Ирина Кнорринг

Ирина Кнорринг

Ирина Кнорринг скончалась 23 января 1943 года в Париже, во время оккупации, на тридцать седьмом году жизни.

Во второй половине двадцатых годов она вошла в среду молодой зарубежной литературы, но через несколько лет усилившаяся тяжелая болезнь, постепенно сводившая ее в могилу, лишила ее возможности принимать участие в собраниях и выступлениях парижских поэтов.

Ирина Кнорринг много печаталась в различных изданиях: при жизни она выпустила два сборника стихов: «Стихи о себе» в 1931 году и «Окна на север» в 1939 г. В 1949 году вышла ее посмертная книга стихов «После всего».

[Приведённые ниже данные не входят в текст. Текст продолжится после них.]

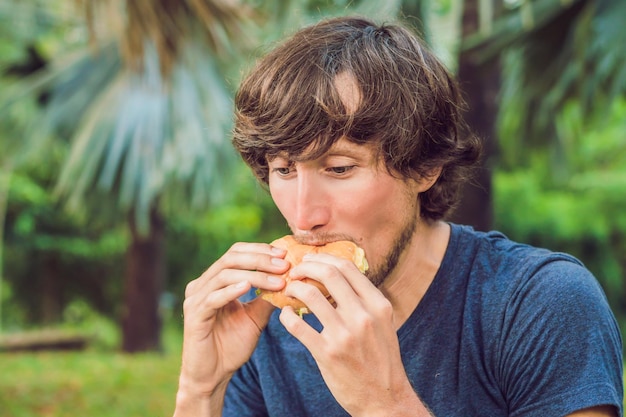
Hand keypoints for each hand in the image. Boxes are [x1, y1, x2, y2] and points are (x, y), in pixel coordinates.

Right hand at [176, 242, 287, 401]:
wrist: (213, 376)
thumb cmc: (231, 346)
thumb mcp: (255, 317)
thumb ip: (267, 297)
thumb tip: (289, 279)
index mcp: (213, 281)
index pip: (235, 253)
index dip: (259, 250)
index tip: (284, 254)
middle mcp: (201, 285)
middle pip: (230, 258)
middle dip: (260, 259)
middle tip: (285, 265)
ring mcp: (195, 299)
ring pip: (225, 275)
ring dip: (255, 275)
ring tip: (278, 280)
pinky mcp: (194, 315)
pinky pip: (213, 297)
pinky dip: (232, 290)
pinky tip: (249, 287)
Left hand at [279, 253, 423, 415]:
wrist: (384, 399)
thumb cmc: (381, 359)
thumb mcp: (384, 324)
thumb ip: (366, 300)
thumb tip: (341, 276)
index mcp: (378, 305)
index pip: (348, 267)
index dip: (324, 258)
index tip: (311, 260)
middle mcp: (363, 316)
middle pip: (328, 273)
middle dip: (306, 267)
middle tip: (295, 271)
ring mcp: (345, 335)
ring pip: (310, 295)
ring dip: (294, 288)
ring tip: (289, 291)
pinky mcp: (327, 353)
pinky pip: (298, 325)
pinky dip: (286, 316)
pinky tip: (286, 315)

В 1928 году Ирина Кнорринг вышла замуж за поэта Ю. Б. Бек-Софиева, имела сына, но тяжелая, неизлечимая болезнь, диабет, всё больше и больше подрывала ее силы, она была принуждена много раз ложиться в госпиталь, и жизнь шла мимо нее, в трудных условиях тогдашней эмиграции. Единственное, что давало ей силу как-то жить — была поэзия. Кнорринг с детства писала стихи и стихи были для нее единственным средством выразить себя, осмыслить события своей горькой жизни, уйти от постоянной мысли о смерти.

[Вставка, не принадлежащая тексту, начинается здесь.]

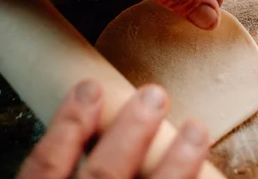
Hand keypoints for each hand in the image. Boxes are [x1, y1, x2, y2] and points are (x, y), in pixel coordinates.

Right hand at [18, 80, 208, 178]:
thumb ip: (65, 164)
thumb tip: (90, 108)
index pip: (46, 168)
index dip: (67, 125)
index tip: (89, 87)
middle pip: (103, 177)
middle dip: (130, 133)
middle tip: (154, 94)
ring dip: (176, 165)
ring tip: (196, 130)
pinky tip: (212, 176)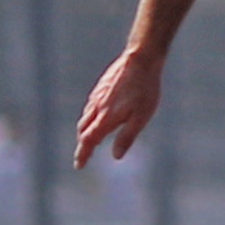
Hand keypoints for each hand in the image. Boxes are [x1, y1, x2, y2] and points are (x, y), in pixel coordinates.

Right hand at [73, 45, 162, 166]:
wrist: (141, 59)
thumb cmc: (145, 89)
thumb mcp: (141, 117)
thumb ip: (127, 137)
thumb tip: (116, 156)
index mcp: (104, 118)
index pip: (88, 141)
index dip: (83, 154)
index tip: (79, 165)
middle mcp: (96, 108)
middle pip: (83, 130)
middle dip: (83, 144)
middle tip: (84, 154)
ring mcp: (97, 96)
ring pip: (85, 117)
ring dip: (84, 130)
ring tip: (89, 137)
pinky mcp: (101, 87)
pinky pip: (90, 106)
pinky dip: (89, 116)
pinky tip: (97, 114)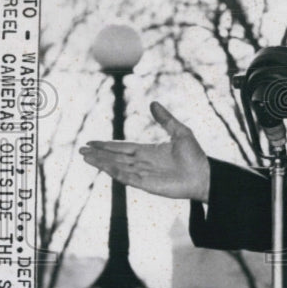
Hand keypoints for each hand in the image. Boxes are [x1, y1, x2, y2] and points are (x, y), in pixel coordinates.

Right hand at [80, 102, 210, 200]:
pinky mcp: (147, 184)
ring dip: (102, 162)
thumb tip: (153, 103)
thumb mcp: (180, 132)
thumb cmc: (195, 156)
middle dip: (99, 153)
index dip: (107, 145)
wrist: (205, 175)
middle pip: (116, 157)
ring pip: (117, 167)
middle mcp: (143, 163)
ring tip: (86, 157)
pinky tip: (104, 167)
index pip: (122, 147)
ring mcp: (144, 174)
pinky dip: (115, 172)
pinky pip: (127, 177)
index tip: (92, 142)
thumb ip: (165, 119)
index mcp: (148, 151)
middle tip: (81, 149)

Литературно она не была одинока — стихи ее нравились многим, в тот период, когда она еще могла выступать на вечерах, она имела успех у публики, критика был к ней благосклонна. Но страшная отделенность от людей, следствие болезни, заставляла ее постоянно уходить в себя, и тема ее — горькая и грустная, — походила на личную исповедь:

Окно в столовой

Снова — ночь. И лето снова

(Сколько грустных лет!)

Я в накуренной столовой

Потушила свет.

Папироса. Пламя спички.

Мрак и тишина.

И покорно, по привычке,

Встала у окна.

Сколько здесь минут усталых

Молча протекло!

Сколько боли отражало

Темное стекло.

Сколько слов и строчек четких

И ночей без сна

Умирало у решётки

Этого окна…

В отдаленьи — гул Парижа

(По ночам — слышней).

Я ведь только мир и вижу,

Что в моем окне.

Вижу улицу ночную,

Скучные дома,

Жизнь бесцветную, пустую,

Как и я сама.

И когда тоски суровой

Мне не превозмочь, —

Я люблю окно в столовой,

Тишину и ночь.

Прислонюсь к оконной раме

В темноте ночной,

Бестолковыми стихами

Говорю с тобой.

И всегда тепло и просто

Отвечают мне

Наши камни, наши звезды

И цветы в окне.

«После всего» — одна из самых грустных книг в нашей зарубежной поэзии, которую нельзя читать без волнения.

Это — как бы запись, человеческий документ, повесть о суровой прозе эмигрантской жизни, о беспощадном крушении надежд, о всем том, чего хотели бы и чего не имели люди эмигрантского поколения, о безвыходности, о любви, о горе, о смерти, которая близка, которую ничем нельзя отстранить — и, быть может, даже и отстранять не за чем.

Я сказал: «человеческий документ», но стихи Кнорринг никак не походят на тот специальный, нарочито-заданный себе жанр «исповеди», которым увлекались перед войной многие иностранные и некоторые русские поэты и писатели.

Кнорринг отнюдь не ставила себе задачей литературную исповедь, она жила стихами, поэзия была для нее единственной возможностью объяснить себе происходящее с нею и с другими. Говоря о себе, о своем, она чувствовала и стремилась осознать то же самое, что стремились преодолеть люди ее трагического поколения, безнадежно-обреченного, как и она.

Кнорринг была в самом деле искренна, а не старалась показать искренность, как некоторые другие литераторы, и эта искренность определяла для нее содержание ее поэзии.

Кнорринг не была сильной, действенной натурой (— да и как она могла стать действенной при такой болезни?), не ставила себе целью разрешение каких-либо особых формальных задач в поэзии, довольствовалась средней стихотворной техникой своей эпохи, но голосом — музыкальным, ритмичным, несколько приглушенным, сумела сказать по-своему о том, что было для нее самым важным и главным, с благородной ясностью и с подкупающей простотой.